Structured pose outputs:
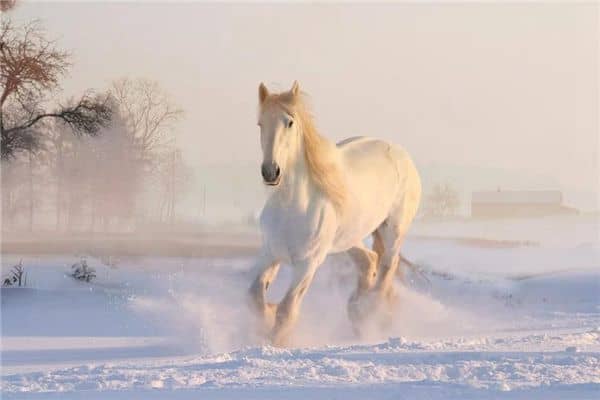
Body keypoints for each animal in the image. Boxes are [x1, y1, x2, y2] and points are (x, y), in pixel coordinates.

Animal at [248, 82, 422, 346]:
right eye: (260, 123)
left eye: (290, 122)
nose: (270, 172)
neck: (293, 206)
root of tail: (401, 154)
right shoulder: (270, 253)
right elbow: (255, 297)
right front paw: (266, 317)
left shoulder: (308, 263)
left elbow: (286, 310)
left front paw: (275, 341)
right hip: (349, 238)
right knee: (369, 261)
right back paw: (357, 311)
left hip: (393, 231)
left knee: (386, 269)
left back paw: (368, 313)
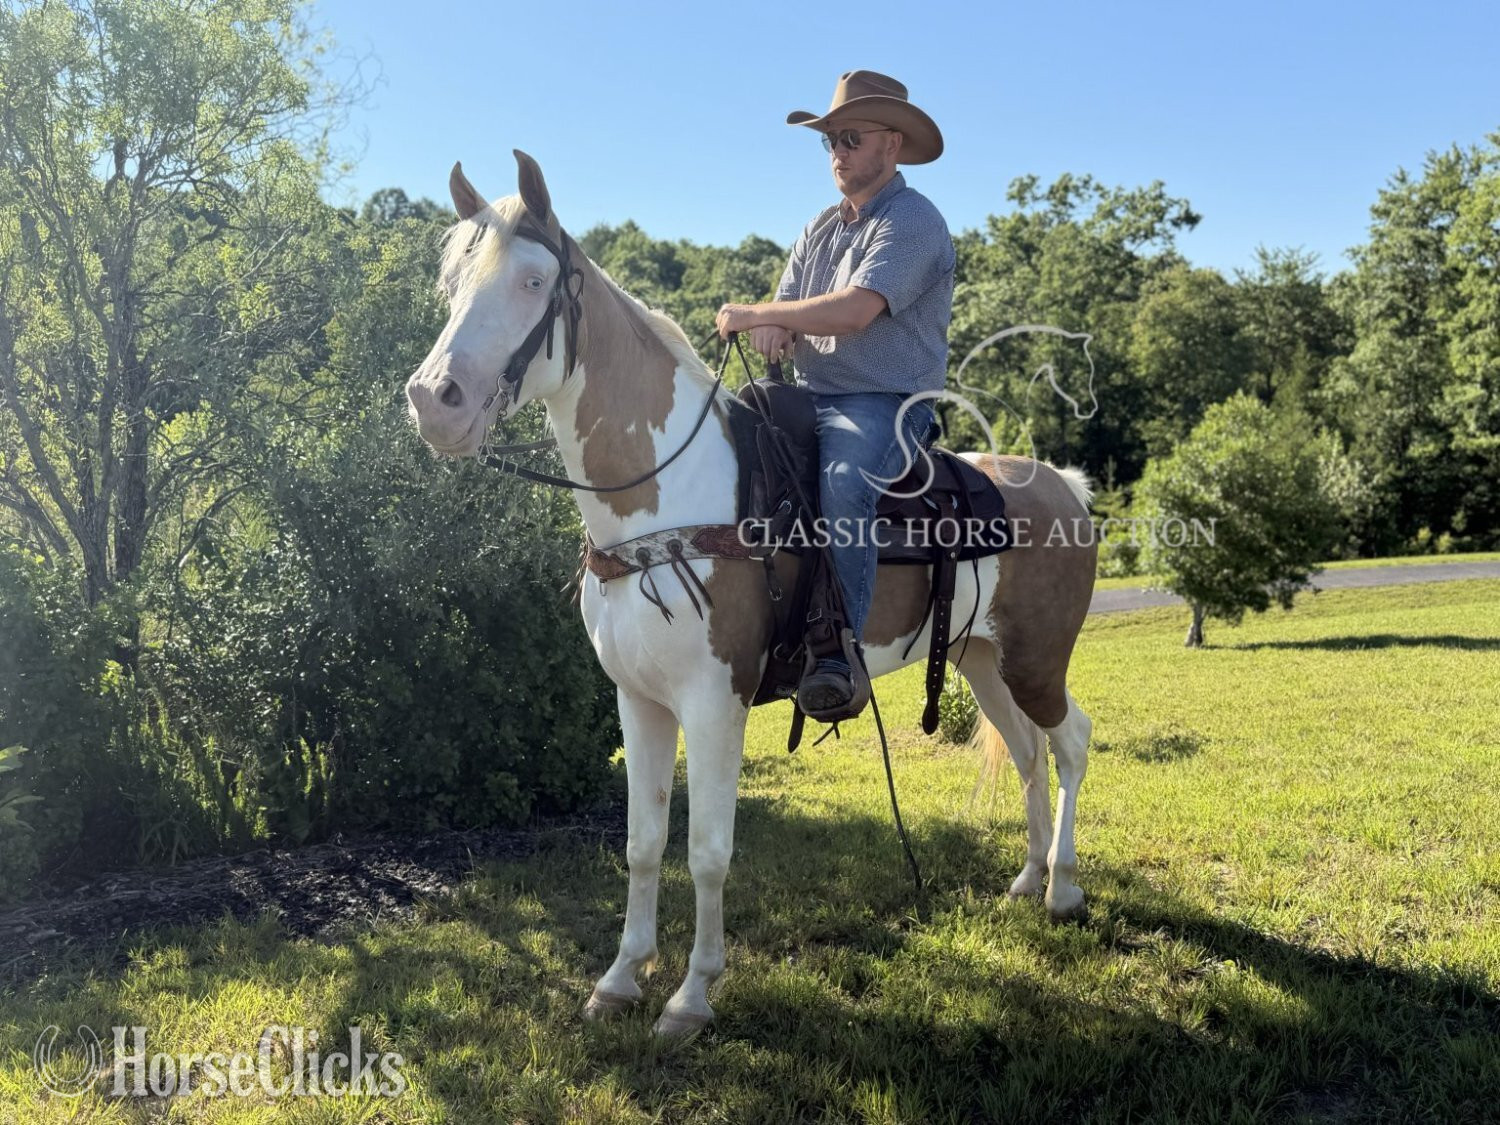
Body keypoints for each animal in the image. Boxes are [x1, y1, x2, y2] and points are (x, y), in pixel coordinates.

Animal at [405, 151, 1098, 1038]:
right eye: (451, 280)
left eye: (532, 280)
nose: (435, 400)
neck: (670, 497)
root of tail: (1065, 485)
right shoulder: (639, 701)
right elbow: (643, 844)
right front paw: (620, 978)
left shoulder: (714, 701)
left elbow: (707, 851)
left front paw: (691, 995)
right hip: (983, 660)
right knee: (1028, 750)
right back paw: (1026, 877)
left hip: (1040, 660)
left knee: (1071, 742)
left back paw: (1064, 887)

Task description:
Without the pictures, give all of the entries above again exactly.

Response to this task:
Body keypoints for each animal in the image. Boxes are [x1, y1, x2, y2] and points are (x, y), in pixel coordinates.

Animal at [248, 82, 422, 346]:
right eye: (260, 123)
left eye: (290, 122)
nose: (270, 172)
neck: (293, 206)
root of tail: (401, 154)
right shoulder: (270, 253)
right elbow: (255, 297)
right front paw: (266, 317)
left shoulder: (308, 263)
left elbow: (286, 310)
left front paw: (275, 341)
right hip: (349, 238)
right knee: (369, 261)
right back paw: (357, 311)
left hip: (393, 231)
left knee: (386, 269)
left back paw: (368, 313)
Body keypoints for each animal in the image. Boxes are [x1, y1, x2, y2] and points are (x, y), in pixel coordinates.

Animal at [405, 151, 1098, 1038]:
right eye: (451, 280)
left eye: (532, 280)
nose: (435, 400)
neck: (670, 497)
root of tail: (1065, 485)
right shoulder: (639, 701)
right elbow: (643, 844)
right front paw: (620, 978)
left shoulder: (714, 701)
left elbow: (707, 851)
left front paw: (691, 995)
right hip: (983, 660)
right knee: (1028, 750)
right back paw: (1026, 877)
left hip: (1040, 660)
left knee: (1071, 742)
left back paw: (1064, 887)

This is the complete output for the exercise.